Slept through for the first time this week, always a nice way to start a day. This morning we were headed to University Hospital Coventry and Warwickshire - we set off early and arrived with plenty of time to spare, grabbing a drink before our morning lectures. Many coursemates started to appear in the hospital cafe area, and I noticed that larger and larger groups formed, even between unfamiliar people. The excitement in the air was palpable, it was starting to feel real now.
After a lecture on cellular signalling mechanisms (thankfully to less depth than we covered in my undergraduate degree), we had our first talk on tissues and coverings of the body, which was then followed by a very basic anatomy lecture. I found this extremely interesting, as I've done virtually no anatomy before, and I actively look forward to going over my notes and trying to take the information on board. From talking to coursemates during the break, we all found that having the clinical context helped consolidate our learning and provided motivation, much more so than just learning in the abstract.
Before lunch, we were given a very rapid tour of the relevant areas of the hospital for us as medical students, including the Surgical Training Centre, which is where we will learn anatomy through practical exercises including the handling of plastinates and occasionally demonstrations with live tissue. We have been given substantial workbooks with tasks and reading to pre-complete before the classes here, with the goal being to enhance our learning by asking questions concerning concepts we didn't understand fully.
We were also given lockers to use during our time at the hospital, as personal belongings such as bags are not allowed in the training centre. My 'locker buddy' for the next year is my housemate Ryan (pictured above), which is fortunate - we both share an interest in surgery, which will make pursuing additional shadowing and observational opportunities a good shared exercise.
After we had eaten, we returned to the Clinical Sciences Building (containing the large lecture theatre where we had spent the morning) for our first talk on Clinical Skills. This was led by a fantastic Professor with an incredibly sharp wit, which was aimed squarely at a few of my coursemates several times during the session.
The lecture focused on the relevance of clinical skills to medical practice, with this first session acting as an introduction to taking a case history from a presenting patient. He asked for volunteers, a request taken up by both myself and Tom, whom I am sure you'll have seen in my videos before. The four volunteers were each assigned one of four 'frames', sections of the history-taking process which gave us guidance for asking questions of a trained volunteer patient. I'd never attempted something like this before, and while I didn't get it exactly right, I am happy with my first attempt and I thought it better to get stuck in early and make the most of the opportunity to learn. It seems very clear that these skills are only going to be improved through practice, so I feel I should embrace every chance to do so.

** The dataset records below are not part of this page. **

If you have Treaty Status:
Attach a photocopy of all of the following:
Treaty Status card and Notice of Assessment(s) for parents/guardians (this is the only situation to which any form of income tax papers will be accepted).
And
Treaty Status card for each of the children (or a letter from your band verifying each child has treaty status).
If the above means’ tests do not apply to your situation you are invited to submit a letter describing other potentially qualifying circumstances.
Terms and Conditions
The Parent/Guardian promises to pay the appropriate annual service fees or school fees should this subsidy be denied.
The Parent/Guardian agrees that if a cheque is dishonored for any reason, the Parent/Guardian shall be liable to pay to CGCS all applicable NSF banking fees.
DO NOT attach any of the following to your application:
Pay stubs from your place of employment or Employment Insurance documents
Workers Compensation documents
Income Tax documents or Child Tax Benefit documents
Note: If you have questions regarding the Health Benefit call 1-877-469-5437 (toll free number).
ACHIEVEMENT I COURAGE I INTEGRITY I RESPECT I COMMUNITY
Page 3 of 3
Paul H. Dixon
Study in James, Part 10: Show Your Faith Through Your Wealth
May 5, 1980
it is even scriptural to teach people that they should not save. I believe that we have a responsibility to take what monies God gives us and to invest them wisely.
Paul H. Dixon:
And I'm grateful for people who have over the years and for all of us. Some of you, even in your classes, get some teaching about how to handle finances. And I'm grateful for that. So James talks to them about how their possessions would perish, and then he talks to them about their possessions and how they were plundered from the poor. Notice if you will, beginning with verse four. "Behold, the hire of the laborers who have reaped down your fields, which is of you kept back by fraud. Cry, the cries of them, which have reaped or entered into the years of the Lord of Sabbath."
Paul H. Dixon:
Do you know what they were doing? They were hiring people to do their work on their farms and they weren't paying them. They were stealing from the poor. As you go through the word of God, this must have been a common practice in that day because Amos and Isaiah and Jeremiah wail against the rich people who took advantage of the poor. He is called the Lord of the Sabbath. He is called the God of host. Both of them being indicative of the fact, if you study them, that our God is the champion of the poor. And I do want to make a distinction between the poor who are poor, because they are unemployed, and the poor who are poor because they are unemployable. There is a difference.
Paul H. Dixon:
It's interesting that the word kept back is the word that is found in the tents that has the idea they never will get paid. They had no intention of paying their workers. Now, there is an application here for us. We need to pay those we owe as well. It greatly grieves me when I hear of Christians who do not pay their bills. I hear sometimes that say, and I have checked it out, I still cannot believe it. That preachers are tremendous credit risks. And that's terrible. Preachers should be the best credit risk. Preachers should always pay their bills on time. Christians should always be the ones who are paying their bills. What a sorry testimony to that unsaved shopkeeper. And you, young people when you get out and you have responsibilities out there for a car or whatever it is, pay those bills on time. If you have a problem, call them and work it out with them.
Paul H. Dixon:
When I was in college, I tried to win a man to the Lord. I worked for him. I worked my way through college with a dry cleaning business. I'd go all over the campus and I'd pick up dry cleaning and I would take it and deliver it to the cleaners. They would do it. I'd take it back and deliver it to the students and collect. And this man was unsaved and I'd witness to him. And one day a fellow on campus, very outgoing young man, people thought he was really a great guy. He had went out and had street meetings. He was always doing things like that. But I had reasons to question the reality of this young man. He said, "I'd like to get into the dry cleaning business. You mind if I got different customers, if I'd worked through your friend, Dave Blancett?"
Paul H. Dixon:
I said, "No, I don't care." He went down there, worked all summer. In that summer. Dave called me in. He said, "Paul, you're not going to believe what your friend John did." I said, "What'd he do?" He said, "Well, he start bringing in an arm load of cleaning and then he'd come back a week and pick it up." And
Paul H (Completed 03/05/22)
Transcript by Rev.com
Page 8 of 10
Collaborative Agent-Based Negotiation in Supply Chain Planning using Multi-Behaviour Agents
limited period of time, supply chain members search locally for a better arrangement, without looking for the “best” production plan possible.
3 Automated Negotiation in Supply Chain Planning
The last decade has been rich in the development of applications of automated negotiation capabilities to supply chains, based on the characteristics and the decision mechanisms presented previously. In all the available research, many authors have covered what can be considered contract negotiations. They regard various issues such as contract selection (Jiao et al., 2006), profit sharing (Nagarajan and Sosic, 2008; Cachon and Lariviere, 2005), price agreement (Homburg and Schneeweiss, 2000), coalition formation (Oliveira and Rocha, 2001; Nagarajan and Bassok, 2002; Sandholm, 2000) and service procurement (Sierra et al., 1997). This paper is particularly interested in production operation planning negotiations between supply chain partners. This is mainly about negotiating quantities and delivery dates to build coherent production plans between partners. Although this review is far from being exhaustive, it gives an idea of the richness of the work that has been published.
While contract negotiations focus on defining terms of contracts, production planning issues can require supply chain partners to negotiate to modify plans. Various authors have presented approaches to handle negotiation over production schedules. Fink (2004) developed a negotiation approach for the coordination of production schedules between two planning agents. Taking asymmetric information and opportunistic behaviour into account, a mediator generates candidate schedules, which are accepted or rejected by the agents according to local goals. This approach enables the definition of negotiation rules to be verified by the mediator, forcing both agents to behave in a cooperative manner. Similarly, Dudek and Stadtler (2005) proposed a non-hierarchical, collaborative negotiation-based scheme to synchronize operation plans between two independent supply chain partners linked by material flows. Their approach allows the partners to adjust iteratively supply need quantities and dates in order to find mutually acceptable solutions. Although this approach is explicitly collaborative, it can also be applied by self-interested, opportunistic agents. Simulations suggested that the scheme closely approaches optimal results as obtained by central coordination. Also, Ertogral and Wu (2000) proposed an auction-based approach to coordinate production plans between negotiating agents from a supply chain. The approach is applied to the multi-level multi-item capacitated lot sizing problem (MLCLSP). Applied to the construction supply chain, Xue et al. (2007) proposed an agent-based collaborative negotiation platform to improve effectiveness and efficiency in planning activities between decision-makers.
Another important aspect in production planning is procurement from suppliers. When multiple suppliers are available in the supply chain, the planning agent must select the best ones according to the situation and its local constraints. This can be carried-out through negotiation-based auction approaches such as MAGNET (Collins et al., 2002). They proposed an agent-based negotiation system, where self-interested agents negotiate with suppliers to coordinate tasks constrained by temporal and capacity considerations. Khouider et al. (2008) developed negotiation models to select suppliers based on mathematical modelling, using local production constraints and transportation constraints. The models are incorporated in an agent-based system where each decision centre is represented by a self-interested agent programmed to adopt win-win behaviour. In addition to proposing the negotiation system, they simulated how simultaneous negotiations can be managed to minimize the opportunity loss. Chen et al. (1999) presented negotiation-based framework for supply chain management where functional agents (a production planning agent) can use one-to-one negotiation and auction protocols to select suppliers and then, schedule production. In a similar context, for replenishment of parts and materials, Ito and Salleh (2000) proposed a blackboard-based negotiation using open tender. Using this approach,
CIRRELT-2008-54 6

Although leaving the hospital car park was delayed by a broken ticket machine, we eventually made it back and I collapsed onto one of the large leather sofas in our living room. The first week of medical school has flown by astonishingly quickly, without much time to stop and think. I am physically exhausted and in quite severe need of a good night's sleep. Two of my medical housemates have returned home for the weekend, while I plan on getting stuck straight in on revision tomorrow. Slowly at first, of course, but I want to start the year positively and keep on top of things.
I have no doubt whatsoever that this first year at least is going to be incredibly difficult and academically straining for me - it's not the depth of the content but the sheer volume of knowledge required of us. Juggling preparation for all my classes, the CBL cases and maintenance of information is going to be very tricky, but I'm really excited by the huge range of skills available to learn here.
It's 9.37PM as I write this entry, and I spent almost an hour on the phone with a prospective medical student earlier on this evening to discuss the application process. I'm pleased that people are finding the blog, and hope that those who read it find it useful. I'm determined to keep it up for the foreseeable future, and wonder if I'll reflect fondly on it in the future.
Q: What is the last dream you remember?
A: While sadly I remember very few of my pleasant dreams, I do have quite frequent nightmares. For some bizarre reason, these usually take the form of my A-level Chemistry exams, from which I occasionally wake up in cold sweat. It takes a few minutes to remember that I have finished my A levels, and then a few more to grasp that I actually have a degree at this point.
Interesting Fact: 80-85% of medical diagnoses are made based upon the case history of the patient alone.